MEET SAGITTARIUS A*: SCIENTISTS SNAP FIRST PICTURE OF SUPERMASSIVE BLACK HOLE AT CENTER OF MILKY WAY "The idea of black holes sucking everything into them was definitely something I heard as a kid, and that's just wrong," Gorjian said. If you need to know one thing about black holes, Gorjian said, it's that "black holes don't suck." This vast blackness contains all the matter of the black hole. The black hole name comes from the area just beneath the surface known as the event horizon, where nothing can escape – even light.
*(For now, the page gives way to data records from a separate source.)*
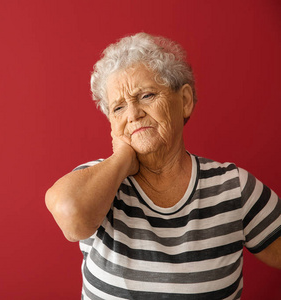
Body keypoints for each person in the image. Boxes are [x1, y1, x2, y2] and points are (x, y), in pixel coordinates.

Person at [45, 33, 281, 299]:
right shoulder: (99, 181)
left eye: (146, 95)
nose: (133, 114)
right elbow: (71, 218)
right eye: (118, 108)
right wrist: (123, 157)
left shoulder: (232, 187)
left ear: (185, 101)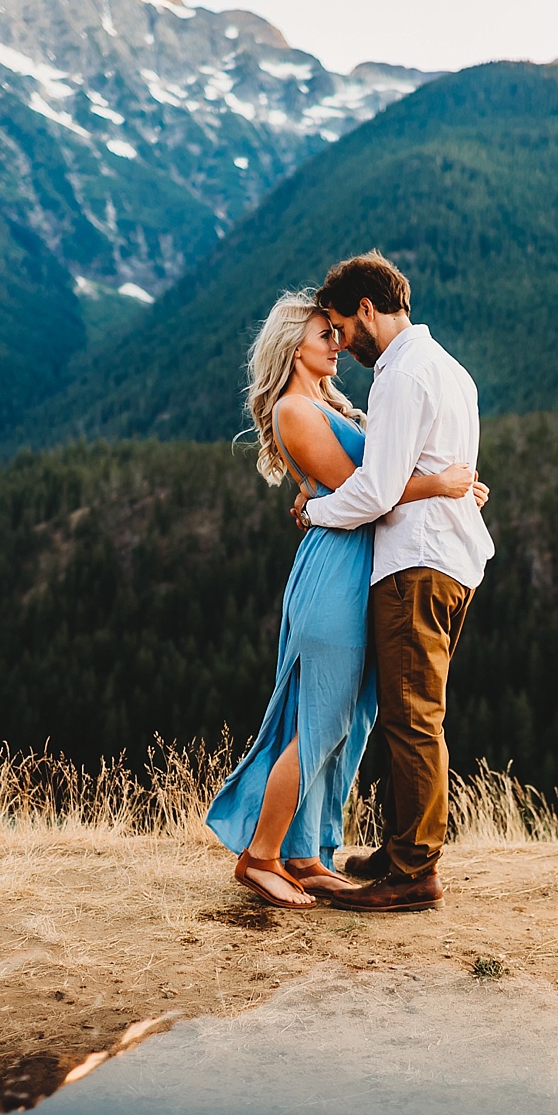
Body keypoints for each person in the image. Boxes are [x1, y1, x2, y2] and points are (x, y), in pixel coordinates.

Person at [205, 289, 488, 909]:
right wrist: (439, 484)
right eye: (324, 334)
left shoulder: (331, 405)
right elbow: (364, 489)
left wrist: (446, 490)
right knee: (320, 719)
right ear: (291, 347)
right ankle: (260, 857)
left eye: (336, 330)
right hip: (335, 571)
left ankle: (306, 855)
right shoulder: (294, 411)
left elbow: (382, 477)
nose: (338, 342)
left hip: (363, 566)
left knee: (350, 722)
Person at [293, 251, 495, 913]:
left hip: (416, 564)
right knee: (412, 714)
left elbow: (377, 489)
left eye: (343, 329)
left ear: (367, 310)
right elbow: (448, 469)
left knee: (411, 719)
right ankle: (405, 845)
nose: (343, 345)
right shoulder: (450, 370)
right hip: (450, 560)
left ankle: (414, 871)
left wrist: (315, 510)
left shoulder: (401, 377)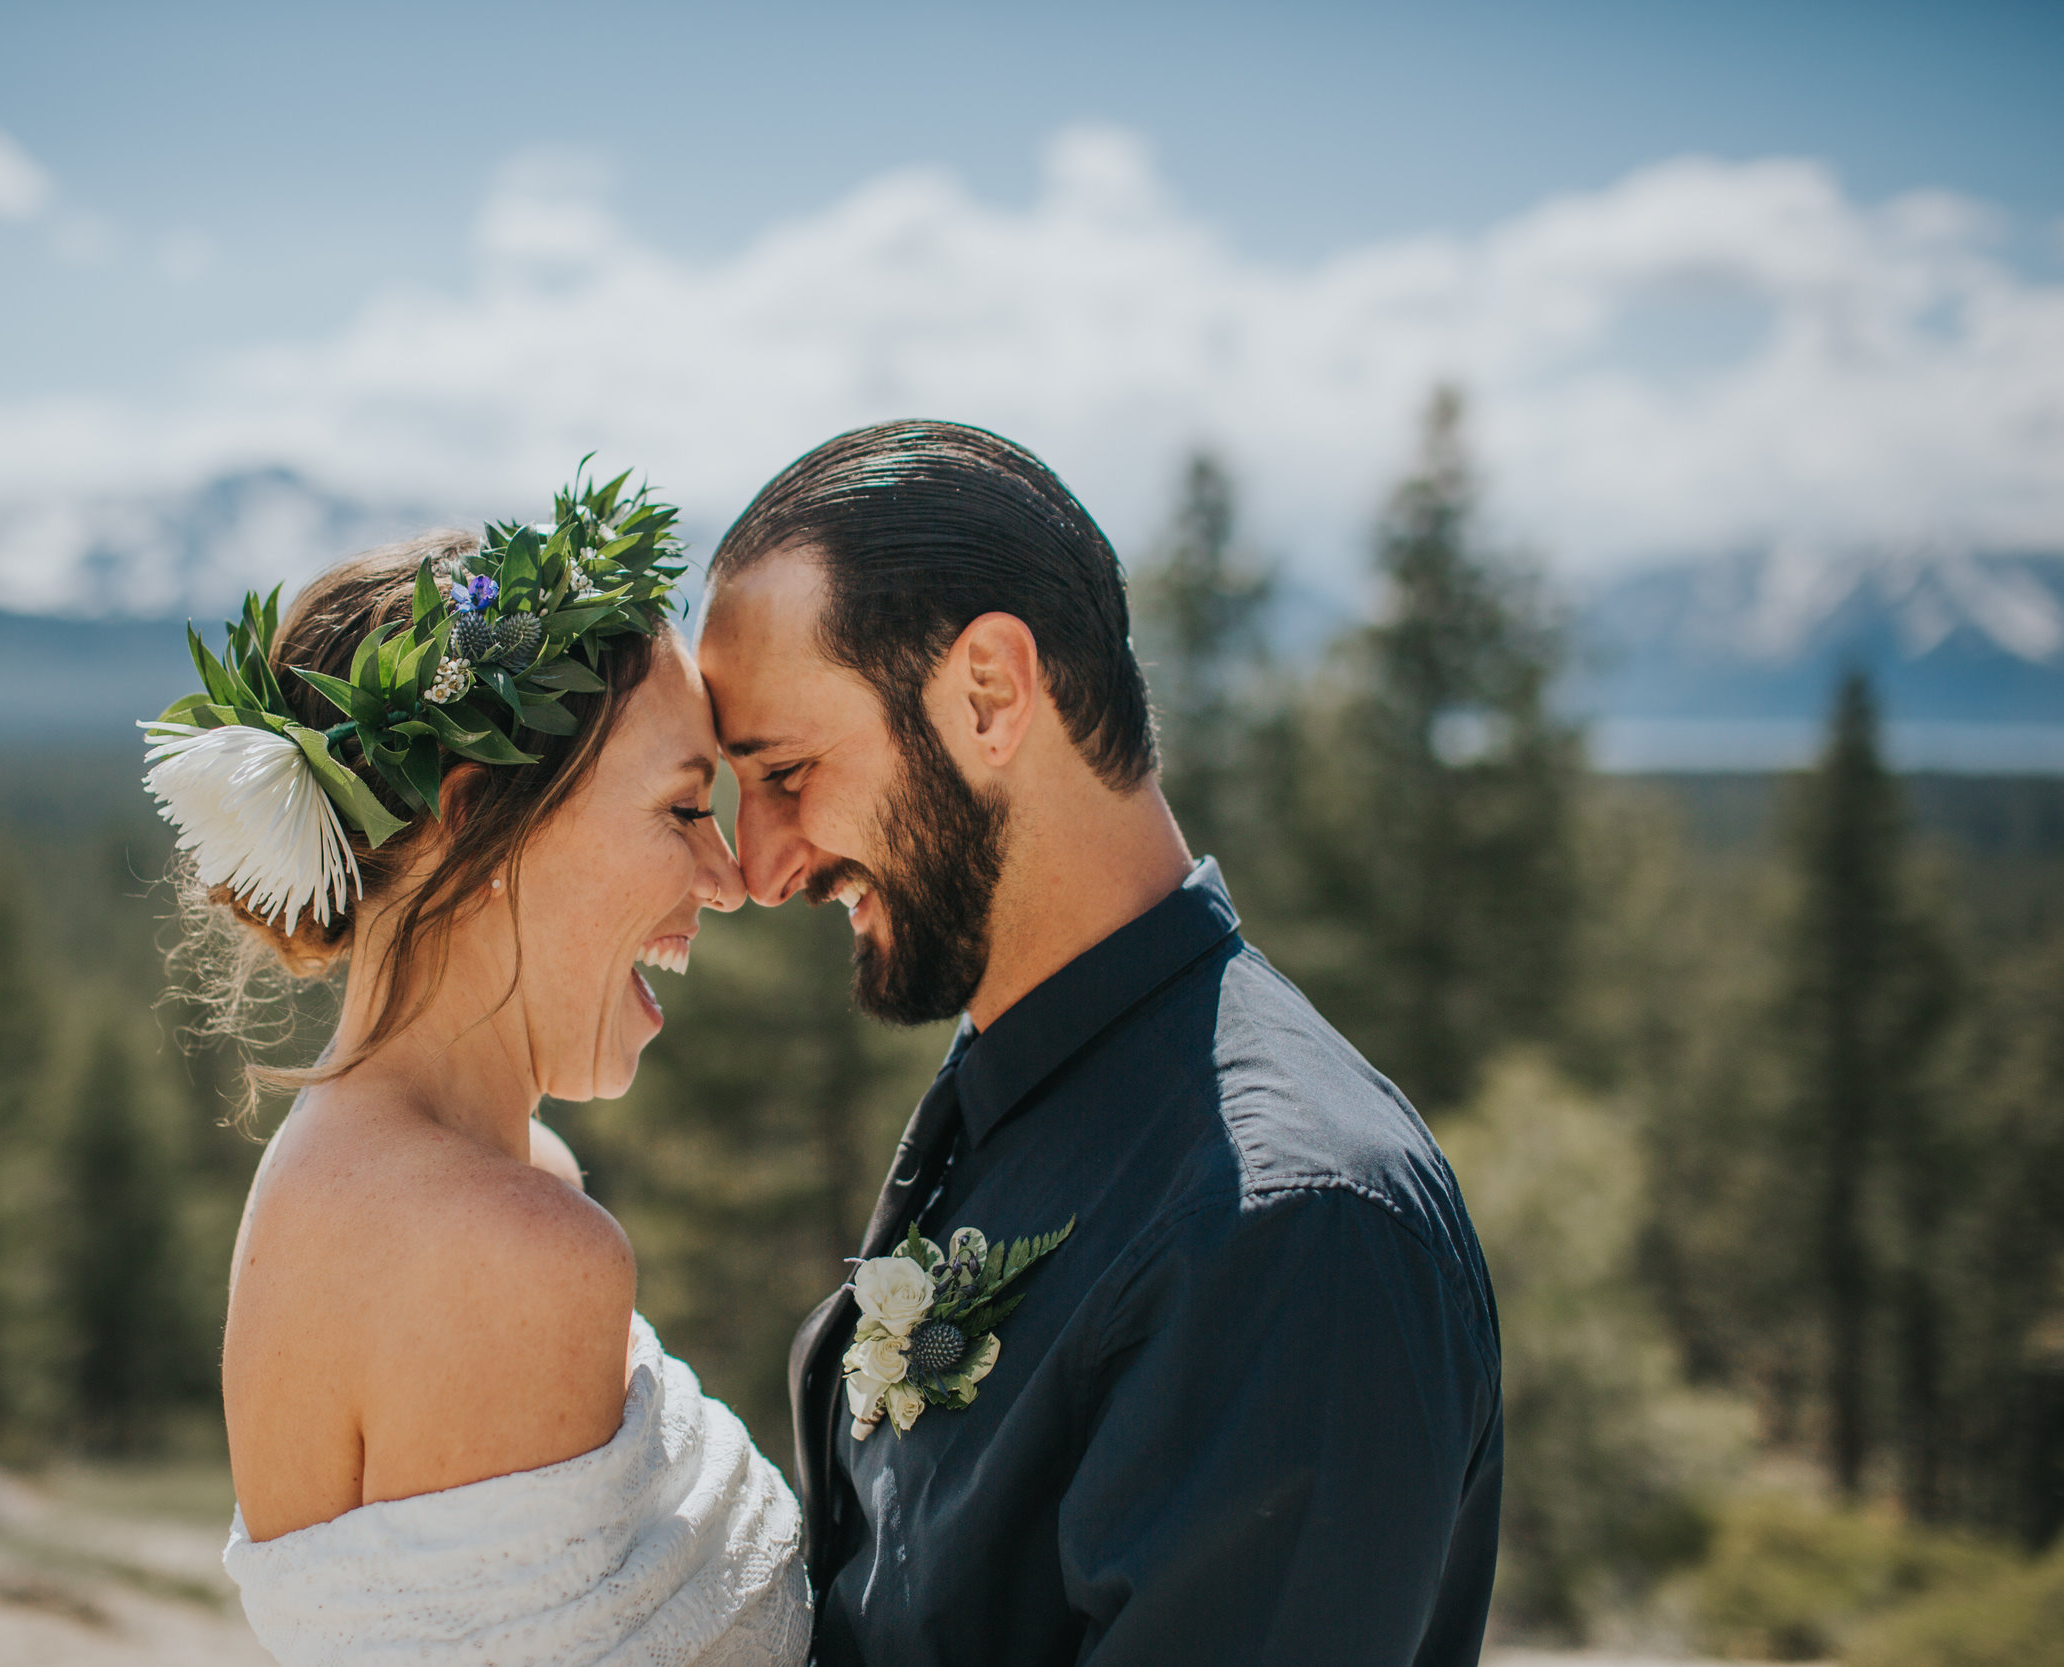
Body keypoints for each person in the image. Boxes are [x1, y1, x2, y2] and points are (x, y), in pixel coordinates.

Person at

a person getting sucked into a black hole

(Image: NASA JPL/Caltech)Ī black hole is a huge amount of mass in a very tiny volume. The black holes were detected by NASA's Nuclear Spectroscopic Array, or NuSTAR, which spotted 32 such black holes in this field and has observed hundreds across the whole sky. Outside a black hole, however, everything is just dandy.The blue dots in this field of galaxies, known as the COSMOS field, show galaxies that contain supermassive black holes emitting high-energy X-rays. A particular black hole will have a certain mass (anywhere from a few times the mass of the sun for the smaller ones in the galaxy up to billions of times heavier for the true monsters roaming the cosmos), and orbiting the black hole is just like orbiting anything else of identical mass. Gravity is just gravity, and orbits are orbits. Indeed, lots of stuff in the universe finds itself orbiting around black holes. Once these foolhardy adventurers get caught in the black hole's gravitational embrace, they begin the journey toward the end.
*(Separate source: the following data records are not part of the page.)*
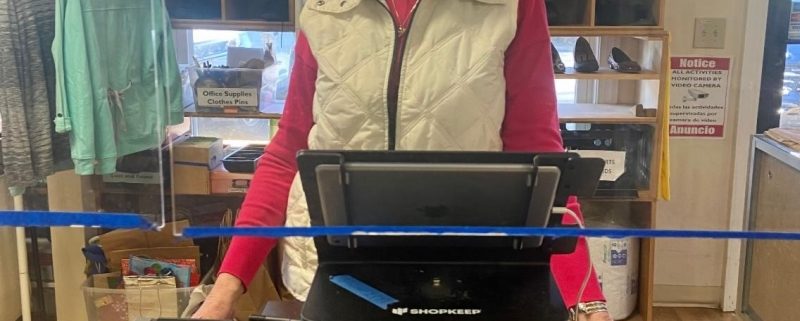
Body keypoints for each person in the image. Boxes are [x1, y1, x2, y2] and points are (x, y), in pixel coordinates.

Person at [193, 1, 611, 320]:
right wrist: (227, 286)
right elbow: (289, 151)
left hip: (462, 275)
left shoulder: (509, 6)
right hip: (335, 272)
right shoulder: (325, 7)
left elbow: (543, 162)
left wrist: (587, 301)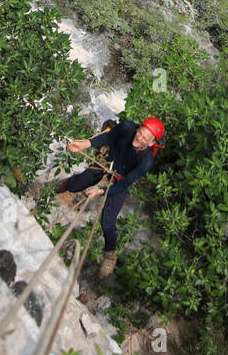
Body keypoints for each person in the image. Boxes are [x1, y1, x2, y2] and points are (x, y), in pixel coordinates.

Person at [56, 116, 164, 277]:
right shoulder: (128, 128)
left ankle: (110, 256)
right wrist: (84, 144)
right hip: (107, 163)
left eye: (144, 138)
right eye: (140, 132)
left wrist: (100, 191)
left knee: (107, 223)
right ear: (138, 128)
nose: (139, 137)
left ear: (150, 143)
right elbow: (109, 136)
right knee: (75, 186)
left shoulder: (146, 162)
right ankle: (70, 183)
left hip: (120, 179)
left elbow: (125, 183)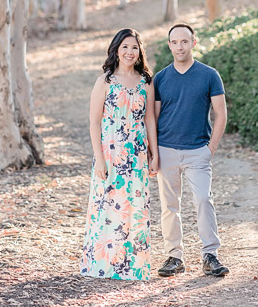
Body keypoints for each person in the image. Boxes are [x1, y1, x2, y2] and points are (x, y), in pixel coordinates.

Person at [80, 28, 159, 281]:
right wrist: (99, 159)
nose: (129, 52)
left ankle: (132, 265)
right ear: (116, 49)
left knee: (133, 208)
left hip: (136, 154)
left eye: (134, 47)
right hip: (110, 153)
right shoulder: (105, 81)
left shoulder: (146, 81)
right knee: (107, 207)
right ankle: (104, 264)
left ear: (139, 52)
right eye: (124, 47)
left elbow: (150, 121)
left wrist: (153, 153)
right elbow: (94, 122)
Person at [154, 23, 230, 278]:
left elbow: (221, 114)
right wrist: (154, 153)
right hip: (167, 150)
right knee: (169, 206)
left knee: (203, 200)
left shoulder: (209, 75)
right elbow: (152, 119)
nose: (179, 47)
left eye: (184, 42)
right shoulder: (161, 78)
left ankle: (210, 255)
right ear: (169, 45)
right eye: (174, 42)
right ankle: (174, 257)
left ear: (193, 43)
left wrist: (211, 148)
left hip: (199, 150)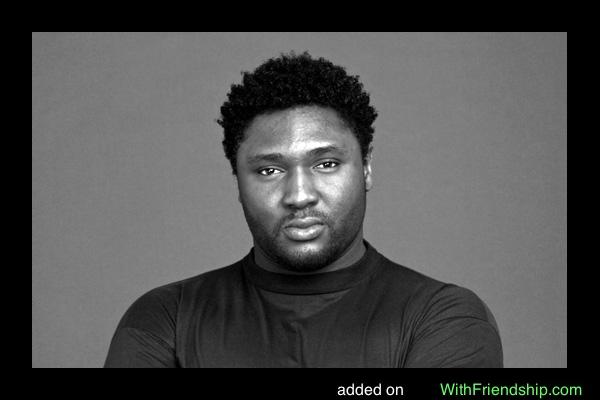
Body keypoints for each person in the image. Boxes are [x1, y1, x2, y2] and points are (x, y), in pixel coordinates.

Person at [104, 51, 503, 368]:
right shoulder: (166, 319)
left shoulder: (443, 318)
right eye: (269, 170)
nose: (299, 195)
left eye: (326, 164)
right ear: (238, 181)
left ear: (366, 168)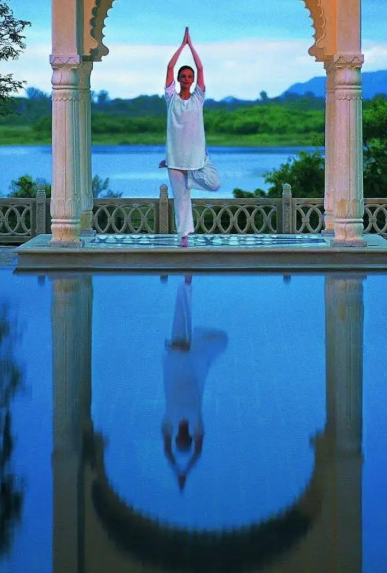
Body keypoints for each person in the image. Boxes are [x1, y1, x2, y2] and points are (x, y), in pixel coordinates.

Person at [161, 275, 227, 491]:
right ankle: (186, 283)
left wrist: (178, 469)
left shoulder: (170, 421)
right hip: (191, 364)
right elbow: (198, 450)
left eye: (178, 439)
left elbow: (168, 450)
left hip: (177, 361)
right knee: (184, 322)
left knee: (181, 320)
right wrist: (185, 470)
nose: (181, 436)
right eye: (183, 439)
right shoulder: (195, 423)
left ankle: (186, 284)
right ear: (188, 437)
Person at [160, 28, 220, 246]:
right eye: (183, 76)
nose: (186, 79)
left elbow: (201, 67)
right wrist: (180, 47)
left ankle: (191, 178)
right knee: (182, 200)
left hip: (195, 158)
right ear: (178, 79)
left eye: (189, 76)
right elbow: (169, 67)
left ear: (193, 80)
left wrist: (190, 46)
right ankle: (184, 236)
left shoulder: (198, 99)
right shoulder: (171, 99)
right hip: (175, 160)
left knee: (215, 183)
a person getting sucked into a black hole

As material falls toward the black hole, it tends to get squeezed into a razor-thin band known as an accretion disk. That disk spins and spins, with heat, friction, and magnetic and electric forces energizing it, causing the material to glow brightly. In the case of the most massive black holes, the accretion disks around them glow so intensely that they get a new name: active galactic nuclei (AGN), capable of outshining millions of individual galaxies. In the accretion disk, individual bits of material rub up against other bits, draining them of rotational energy and driving them ever-inward to the gaping maw of the black hole's event horizon.

a person getting sucked into a black hole

But still, if it weren't for those frictional forces, the material would be able to orbit around the black hole in perpetuity, the same way that the planets can orbit around the sun for billions of years.Īs you get closer to the black hole's center, though, you reach a certain point where all hopes of stability are dashed against the rocks of gravity. Just outside the black hole, but before reaching the event horizon, the gravitational forces are so extreme that stable orbits become impossible. Once you reach this region, you cannot remain in placid orbit. You have only two choices: if you have rockets or some other source of energy, you can propel yourself away to safety. But if you're a hapless chunk of gas, you're doomed to fall freely toward the waiting dark nightmare below. This boundary, the innermost stable circular orbit (or ISCO for the lovers of astronomical jargon), is a firm prediction of Einstein's general theory of relativity, the same theory that predicts the existence of black holes in the first place. Related: 8 ways you can see Einstein's Theory of Relativity in real lifeĭespite the success of general relativity in predicting and explaining phenomena across the universe, and our sure knowledge that black holes are real, we've never been able to verify the existence of the ISCO and whether it conforms to the predictions of general relativity.īut the gas that falls to its doom may provide a way for us to verify that existence.

A PERSON GETTING SUCKED INTO A BLACK HOLE HOW TO

  • Getting sucked into a black hole how to#ĭancing lightsĪ team of astronomers recently published an article in the journal Monthly Notices of the Royal Astronomical Society, which also was uploaded to the preprint journal arXiv, describing how to take advantage of that dying light to study the ISCO.